My compressed view is: you need to have a great specification both business and architecture wise that doesn't leave anything important for the model to guess because chances are it will make the wrong choices. That comprehensive spec should not be in one huge chunk. Have your plan divided in phases that each fit in a context window and have the spec for each phase. Use TDD, strive for 100% coverage. Force the model to behave: if it doesn't do what is supposed to, give it feedback and ask it to retry and don't allow it to progress to the next stage unless everything is perfect. I also like to write comprehensive integration tests before building anything. The agents are not allowed to touch or read the integration tests, only run them and they will get feedback where the tests fail. I like to build the integration tests in a different language than the software I am building, to make sure there isn't something platform specific that the tests rely on.

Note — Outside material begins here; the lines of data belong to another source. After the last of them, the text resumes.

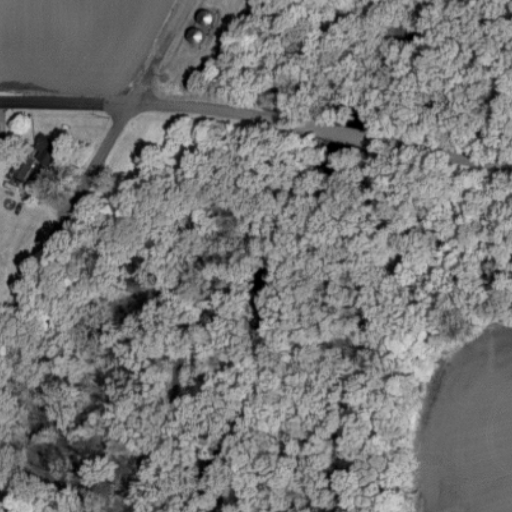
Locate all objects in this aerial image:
road: (158, 52)
road: (66, 102)
road: (241, 116)
road: (431, 146)
building: (1, 147)
building: (51, 151)
road: (64, 232)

I use C#, Go, Rust and Zig for development and Python for the integration tests.

For now, to get good results, I can't just copy and paste the setup from a project to another, I have to work a lot to tailor the process for each new codebase.

And that's why I am working on an agent harness to try to force the agents to do the right things in most common development scenarios without wasting much tokens. By common development scenarios I mean that is a large goal, right now I am working towards backend web development and microservices.

Sounds like bag pipes to me LOL
In my experience, you’ll eventually hit a context window issue and it will just start spouting gibberish/doing wrong things, and nothing will significantly improve it. But hey, maybe it’s improved.
Well, auto-compaction is a thing in Claude Code now. Plus we have /goal command and some automated review stuff, so you can kinda just get it to loop until the automated reviews are satisfied and CI is passing. Does most of the heavy lifting.